Esophageal dilation is scheduled a week or two out, the patient nods along at checkout, and then the night before, the instructions sheet gets reread for the third time and the same question surfaces: does "nothing after midnight" actually mean midnight, or does it mean something else for this particular procedure? For a GI practice, that question doesn't wait for business hours. It arrives at 9 or 10 PM, when the only person awake to answer it is whoever is covering the after-hours line — and it arrives on nearly every dilation on the schedule, because fasting windows genuinely do vary by procedure, sedation plan, and facility.
It's a reasonable thing to be unsure about. Patients with strictures or GERD are often managing reflux daily, so the idea of an empty stomach isn't abstract to them — they've felt what happens when it isn't empty. And dilation carries a real, if uncommon, risk that colonoscopy prep questions don't: a tear or perforation of the esophagus if the airway and tissue aren't properly prepared. Getting the fasting window right isn't a formality. It's part of why the procedure is safe.
Here is how PrepQ answers that exact question, by text, the moment it's asked: "You'll usually stop eating solid food for several hours, often about six to eight hours, and stop clear liquids a couple of hours before your dilation, but follow the exact times your team gives you. An empty stomach makes the sedation and procedure safer. If you take essential daily medicines, ask your endoscopy team ahead of time how to handle them on the day." Notice what it does — it gives a real, useful range so the patient isn't left guessing in the dark, and it explicitly hands the final word back to that practice's own instructions, because the exact cutoff is theirs to set.
That answer, like every answer in PrepQ's library, was written by a physician and approved by the subscribing practice before a single patient ever saw it.
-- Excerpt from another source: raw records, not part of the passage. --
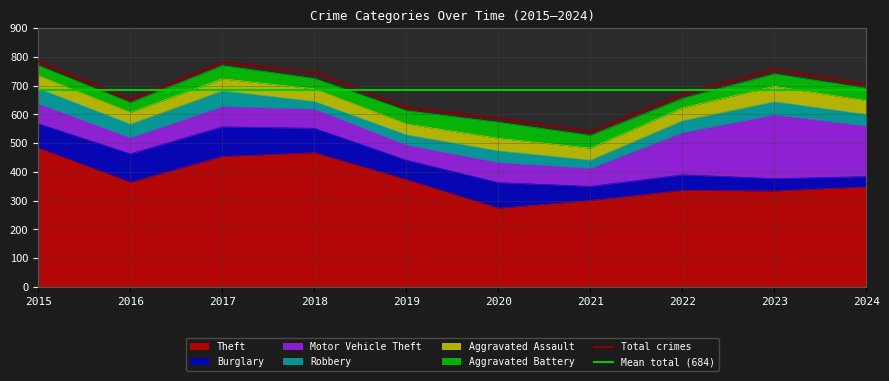

True or false: Aggravated Battery and Burglary intersect in this chart.

False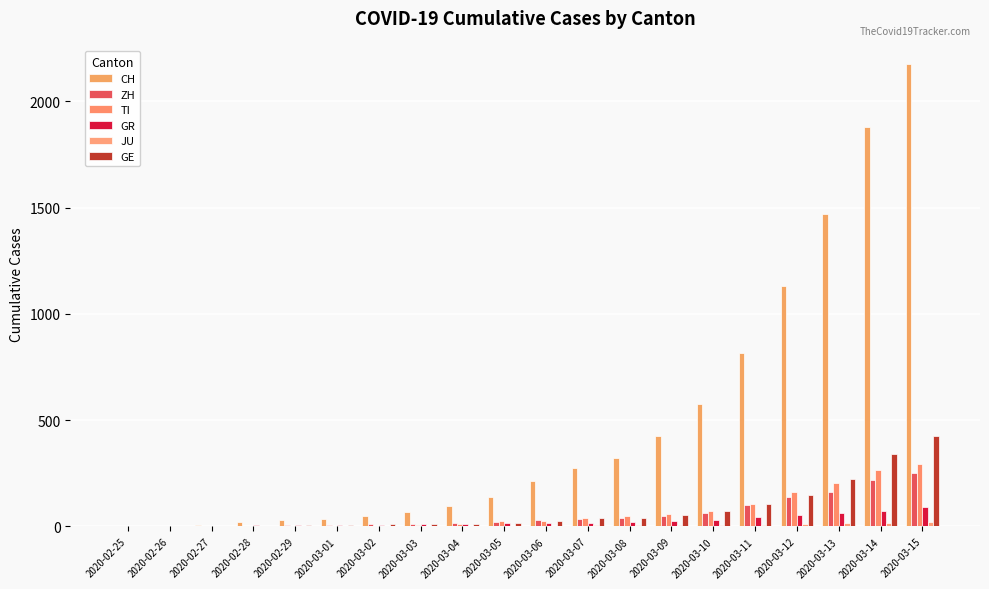

How many series are shown in this chart?

6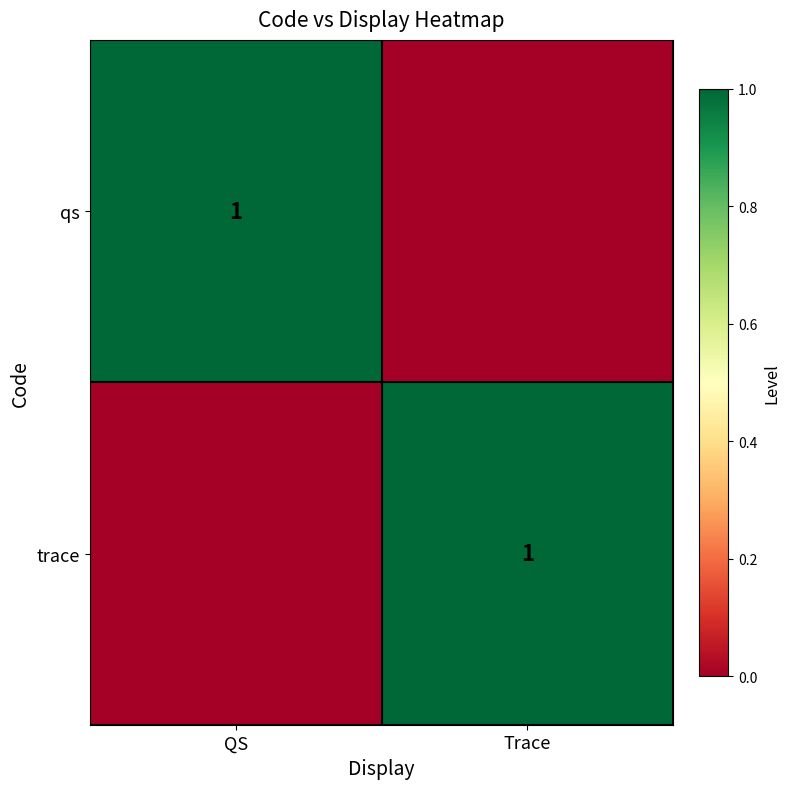

Is it true that qs equals 0 at QS?

False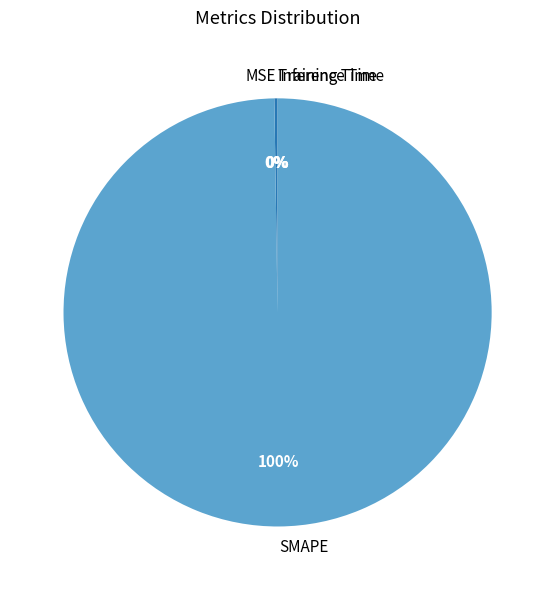

To the nearest percent, what is the average slice percentage?

25%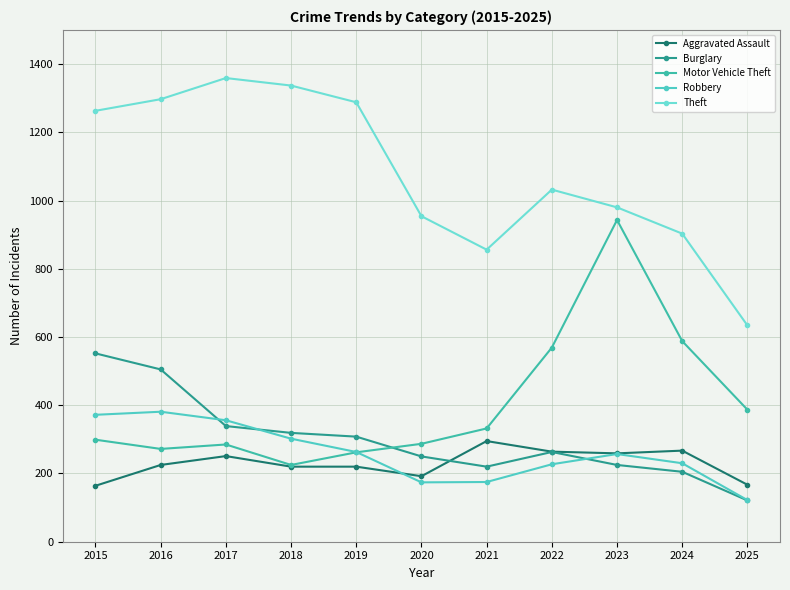

What is the average value of the Theft series?

1082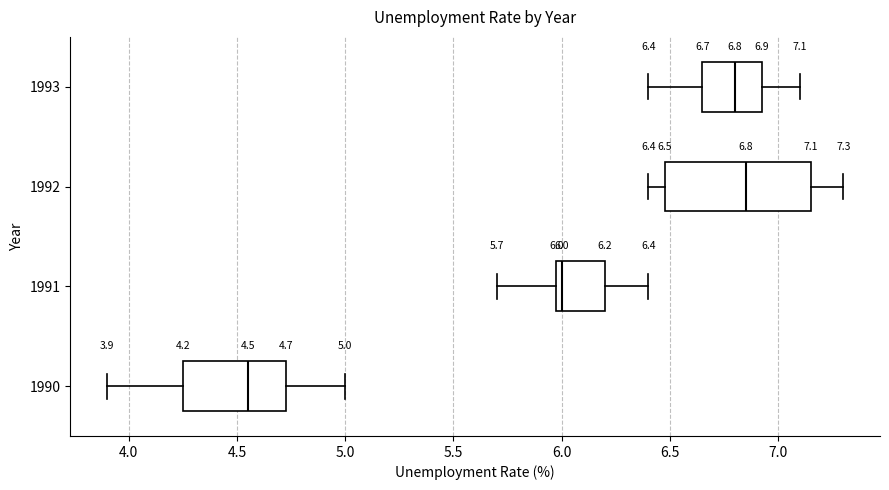

Comparing the boxes themselves (not the whiskers), which one is the widest?

1992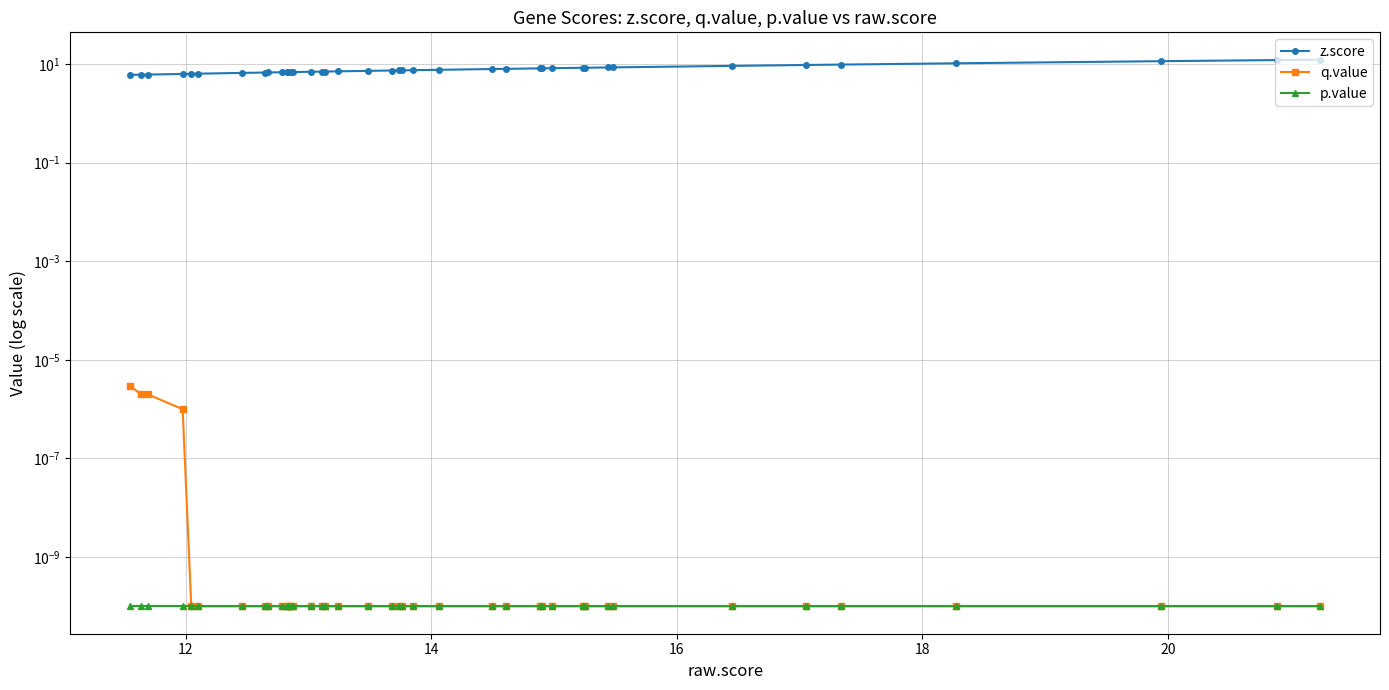

Is it true that p.value equals 0.0 at 15?

False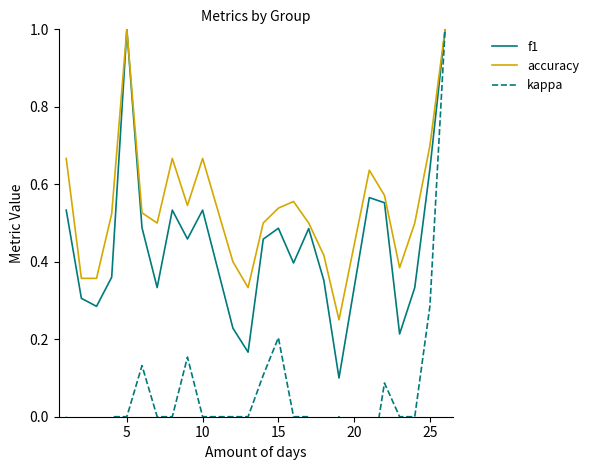

The f1 series shows 0.2 at 7. True or false?

False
Practices can edit any answer to match their own sedation protocols and anesthesia preferences, so a patient calling one GI group and a patient calling another can get correctly different fasting windows — because their actual instructions are different. Questions the system hasn't been approved to answer are never guessed at; the patient is routed to the office. And anything that reads as urgent — chest pain, trouble breathing, coughing up blood, the signs of a possible esophageal tear — is escalated to the office or 911, never answered by AI. The platform is HIPAA-compliant, with a Business Associate Agreement available to every subscribing practice.
For the practice, the value shows up the next morning. A patient who ate lunch four hours before a 6 PM dilation because they weren't sure of the cutoff is a case that gets bumped, a room that sits empty, and a rescheduling call that eats into someone's afternoon. A patient who got a clear, physician-approved answer at 9 PM the night before shows up correctly prepped, on time, ready to go. Multiply that across every dilation, stricture follow-up, and stent placement on a busy GI calendar, and the after-hours text line stops being a nuisance and starts being the thing that keeps the schedule intact.
PrepQ's gastroenterology library runs well past dilation and colonoscopy — GERD management, esophageal stents, variceal banding, ERCP, EUS, liver biopsy — each with physician-approved answers a practice reviews and can customize before it ever reaches a patient. The point was never to build a chatbot that sounds confident. It was to put the answer a practice's own physicians would give directly into a patient's hands at 9 PM on a Tuesday, instead of making them wait for 8 AM the next morning.